Topic guide

Anti-money laundering


Keeping the profession free of money laundering is in everyone’s interest. It is a key way of disrupting serious crime which funds everything from terrorists to people traffickers.

Money laundering is a priority risk for us. The credibility of law firms makes them an obvious target for criminals. The overwhelming majority of solicitors want to do the right thing. Yet that alone is not enough. Weak processes or undertrained staff can leave the door open for criminals.

This guidance relates to our approach to investigating individuals and firms when we discover non-compliance with anti-money laundering legislation, in particular the Money Laundering, Terrorist Financing and Transfer of Funds (Information on the Payer) Regulations 2017 as amended in 2019 ("the regulations"). It should be read in conjunction with our Enforcement Strategy.

Our approach to enforcement

We have a responsibility as an anti-money laundering supervisor to make sure those we supervise meet the requirements in the regulations and have appropriate policies, controls and procedures in place to prevent money laundering.

Firms must comply with the regulations and any future legislation that comes into force.

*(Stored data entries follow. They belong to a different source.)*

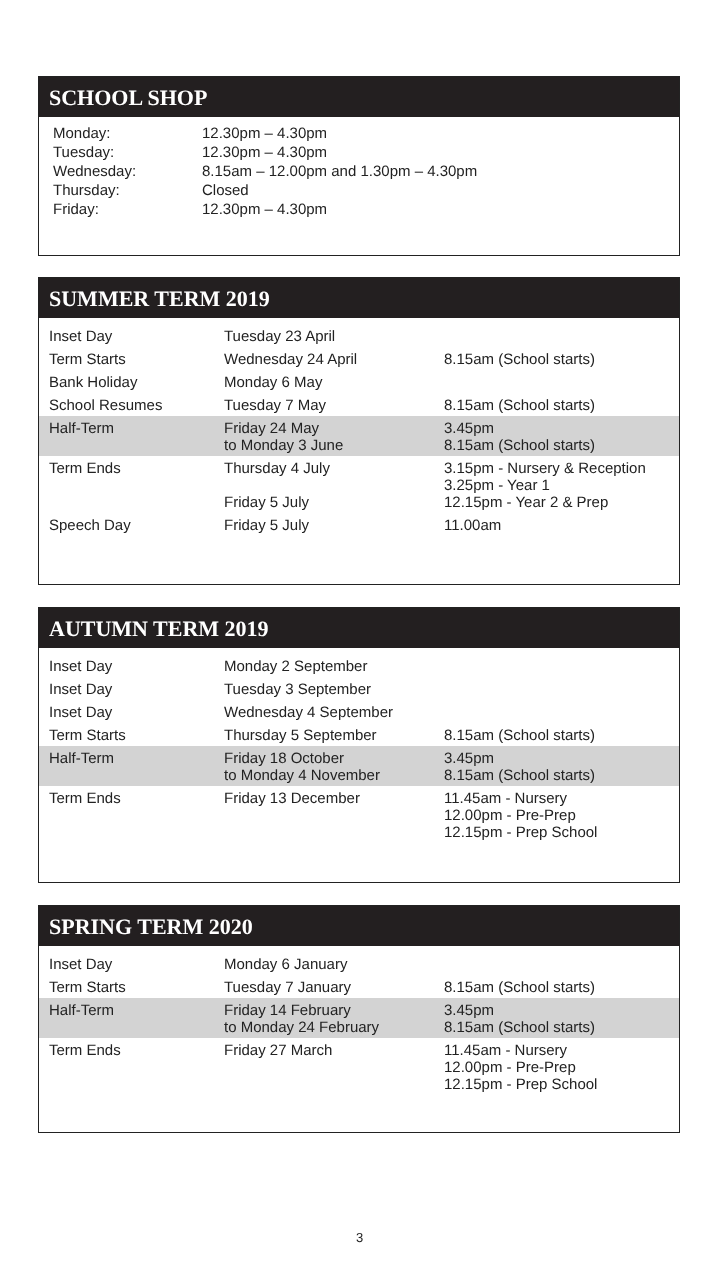SCHOOL SHOP
| Monday: | 12.30pm – 4.30pm |
| Tuesday: | 12.30pm – 4.30pm |
| Wednesday: | 8.15am – 12.00pm and 1.30pm – 4.30pm |
| Thursday: | Closed |
| Friday: | 12.30pm – 4.30pm |
SUMMER TERM 2019
| Inset Day | Tuesday 23 April | |
| Term Starts | Wednesday 24 April | 8.15am (School starts) |
| Bank Holiday | Monday 6 May | |
| School Resumes | Tuesday 7 May | 8.15am (School starts) |
| Half-Term | Friday 24 May to Monday 3 June | 3.45pm 8.15am (School starts) |
| Term Ends | Thursday 4 July Friday 5 July | 3.15pm - Nursery & Reception 3.25pm - Year 1 12.15pm - Year 2 & Prep |
| Speech Day | Friday 5 July | 11.00am |
AUTUMN TERM 2019
| Inset Day | Monday 2 September | |
| Inset Day | Tuesday 3 September | |
| Inset Day | Wednesday 4 September | |
| Term Starts | Thursday 5 September | 8.15am (School starts) |
| Half-Term | Friday 18 October to Monday 4 November | 3.45pm 8.15am (School starts) |
| Term Ends | Friday 13 December | 11.45am - Nursery 12.00pm - Pre-Prep 12.15pm - Prep School |
SPRING TERM 2020
| Inset Day | Monday 6 January | |
| Term Starts | Tuesday 7 January | 8.15am (School starts) |
| Half-Term | Friday 14 February to Monday 24 February | 3.45pm 8.15am (School starts) |
| Term Ends | Friday 27 March | 11.45am - Nursery 12.00pm - Pre-Prep 12.15pm - Prep School |
3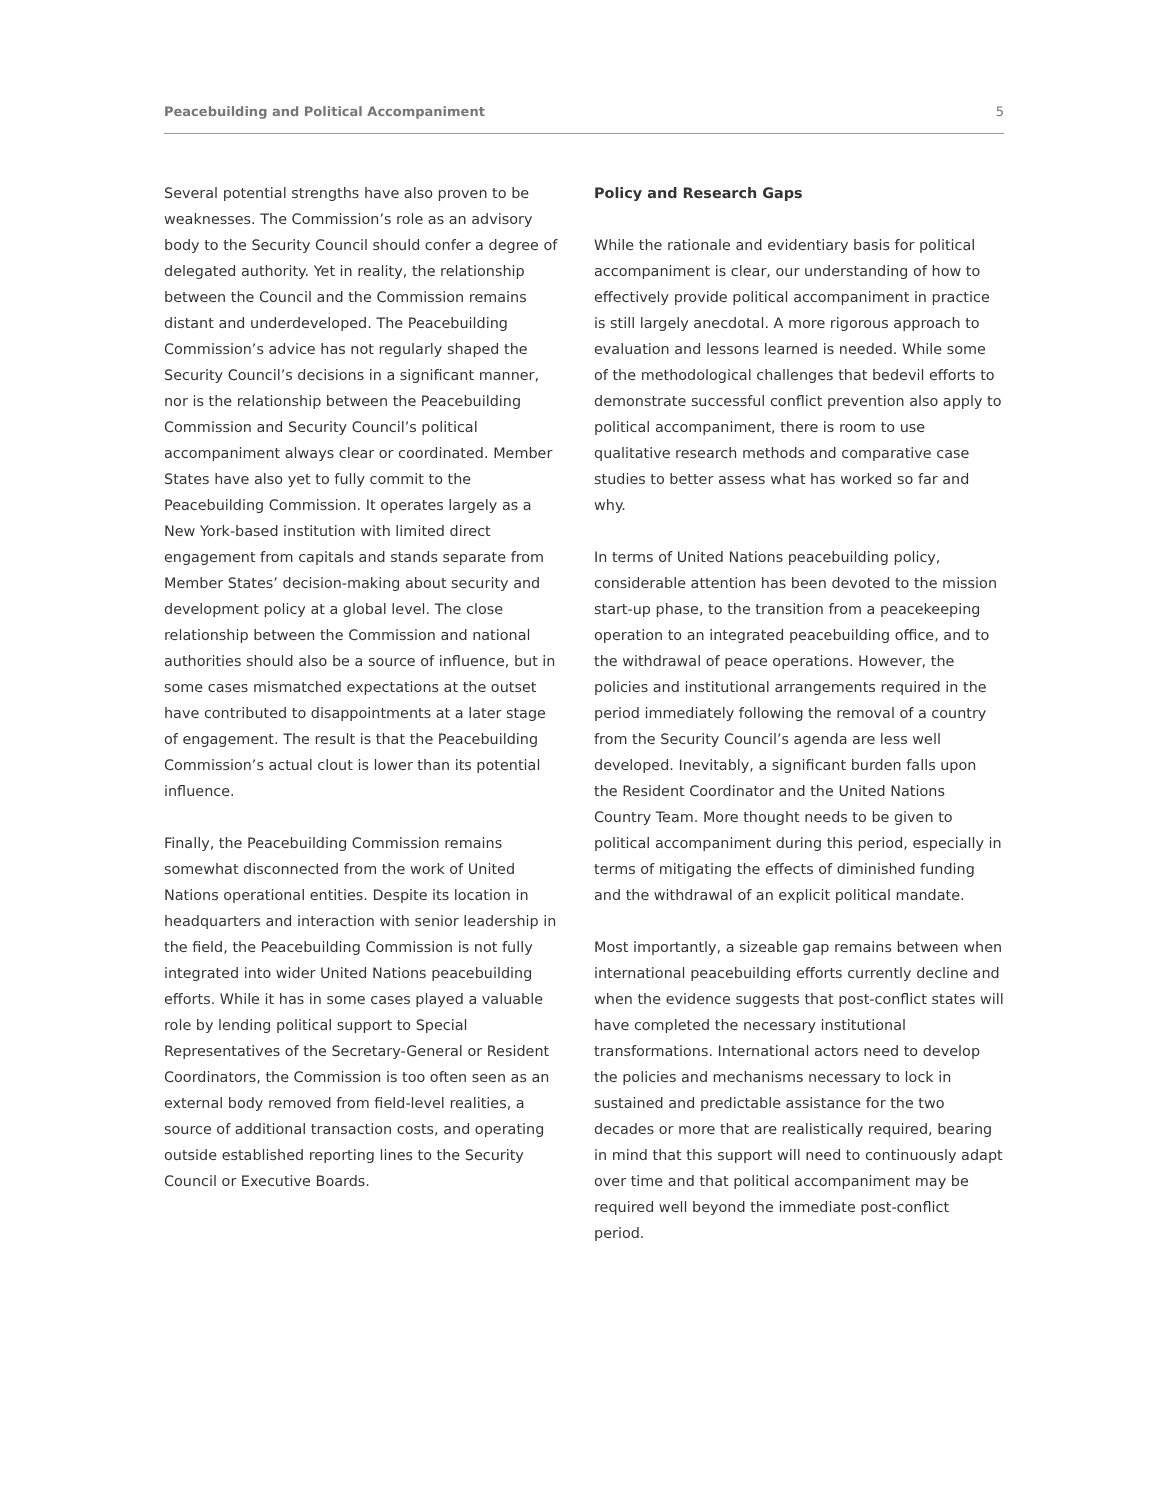Peacebuilding and Political Accompaniment 5
Several potential strengths have also proven to be weaknesses. The Commission’s role as an advisory body to the Security Council should confer a degree of delegated authority. Yet in reality, the relationship between the Council and the Commission remains distant and underdeveloped. The Peacebuilding Commission’s advice has not regularly shaped the Security Council’s decisions in a significant manner, nor is the relationship between the Peacebuilding Commission and Security Council’s political accompaniment always clear or coordinated. Member States have also yet to fully commit to the Peacebuilding Commission. It operates largely as a New York-based institution with limited direct engagement from capitals and stands separate from Member States’ decision-making about security and development policy at a global level. The close relationship between the Commission and national authorities should also be a source of influence, but in some cases mismatched expectations at the outset have contributed to disappointments at a later stage of engagement. The result is that the Peacebuilding Commission’s actual clout is lower than its potential influence.
Finally, the Peacebuilding Commission remains somewhat disconnected from the work of United Nations operational entities. Despite its location in headquarters and interaction with senior leadership in the field, the Peacebuilding Commission is not fully integrated into wider United Nations peacebuilding efforts. While it has in some cases played a valuable role by lending political support to Special Representatives of the Secretary-General or Resident Coordinators, the Commission is too often seen as an external body removed from field-level realities, a source of additional transaction costs, and operating outside established reporting lines to the Security Council or Executive Boards.
Policy and Research Gaps
While the rationale and evidentiary basis for political accompaniment is clear, our understanding of how to effectively provide political accompaniment in practice is still largely anecdotal. A more rigorous approach to evaluation and lessons learned is needed. While some of the methodological challenges that bedevil efforts to demonstrate successful conflict prevention also apply to political accompaniment, there is room to use qualitative research methods and comparative case studies to better assess what has worked so far and why.
In terms of United Nations peacebuilding policy, considerable attention has been devoted to the mission start-up phase, to the transition from a peacekeeping operation to an integrated peacebuilding office, and to the withdrawal of peace operations. However, the policies and institutional arrangements required in the period immediately following the removal of a country from the Security Council’s agenda are less well developed. Inevitably, a significant burden falls upon the Resident Coordinator and the United Nations Country Team. More thought needs to be given to political accompaniment during this period, especially in terms of mitigating the effects of diminished funding and the withdrawal of an explicit political mandate.
Most importantly, a sizeable gap remains between when international peacebuilding efforts currently decline and when the evidence suggests that post-conflict states will have completed the necessary institutional transformations. International actors need to develop the policies and mechanisms necessary to lock in sustained and predictable assistance for the two decades or more that are realistically required, bearing in mind that this support will need to continuously adapt over time and that political accompaniment may be required well beyond the immediate post-conflict period.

We regard instances of deliberate involvement in money-laundering very seriously and work with law enforcement to ensure that robust action is taken. Our Enforcement Strategy is clear that at the most serious end of the spectrum are convictions for money laundering offences. This reflects the important role of solicitors in preventing organised crime, and the protection they can provide by taking this role seriously.

Application of the Standards and Regulations

Compliance with the regulations is a legal requirement and therefore is required by 3.1 of the Code of Conduct for Firms and 7.1 of the Code of Conduct for Solicitors, RELs and RFLs.

In not complying with the regulations, or with our directions as supervisor, individuals and firms may also potentially breach other aspects of our Standards and Regulations.

Anti- Money Laundering Requirements

These requirements are highlighted in the regulations and the legal sector guidance and include, for example:

  • Firms must have in place a written and up to date firm-wide risk assessment that is unique to the firm under Regulation 18, identifying the risks of money laundering and terrorist financing that are relevant to it
  • Providing and recording suitable training for staff within the organisation
  • Appointing a Money Laundering Reporting Officer (MLRO) and where relevant a Money Laundering Compliance Officer (MLCO)
  • Conducting appropriate Customer Due Diligence (CDD) and Enhanced Due Diligence (EDD)
  • Keeping records about CDD and EDD and
  • Making disclosures of suspicious activity to the NCA, under the Proceeds of Crime Act 2002.

The money laundering regulations and accompanying legal sector guidance set out clear ways to meet the requirements. These should not be treated as a tick-box exercise. You need to assess and address the risks your firm faces, putting in place policies, controls and procedures to mitigate those risks.

Common aggravating and mitigating features

In considering what action we need to take, if any, we will consider any mitigating and aggravating factors, including those set out below.

Mitigating features Aggravating features
Steps taken to comply with the requirement they are in breach of. No steps taken to comply with the requirement they are in breach of.
A clear plan to achieve compliance and to ensure likelihood of repetition is low, with a reasonable timeframe for completion. Failure or refusal to comply, act on our advice or to take appropriate steps to reduce likelihood of repetition.
There has been minimal impact on the risk the firm may have been used for money laundering and/or terrorist financing. There has been a significant impact on the risk that the firm may have been used for money laundering or resulted in money laundering, terrorist-financing or harm to the public.
Isolated incident It is a repeated failure demonstrating a pattern of behaviour or culture.
The non-compliance of the firm was primarily due to circumstances outside of their control. There is evidence the non-compliance of the firm was intentional or was despite full knowledge of the requirements.

Indicative sanctions guidelines

We aim to encourage a culture of learning from mistakes and improving standards.

Strong mitigating factors will generally result in us supporting firms to meet the requirements and improve standards. This may involve making sure that appropriate training, documentation, policies, procedures and controls are in place

In certain circumstances we may seek to agree or impose conditions or controls to prevent an individual from holding certain roles (MLRO and MLCO), if we do not consider they can do so safely and effectively.

Where there are failures that are non-trivial, numerous, repeated or indicative of persistent non-compliance, we are likely to impose a sanction, such as a rebuke or fine. Where matters are particularly serious, indicating wilful non-compliance, dishonest cover up, or significant risk to the public, we may impose more severe sanctions or prosecute the matter before the Solicitors Disciplinary Tribunal, which has additional sanctions available to it for most of the firms we regulate such as a large fine, or suspension or strike off of any solicitors involved.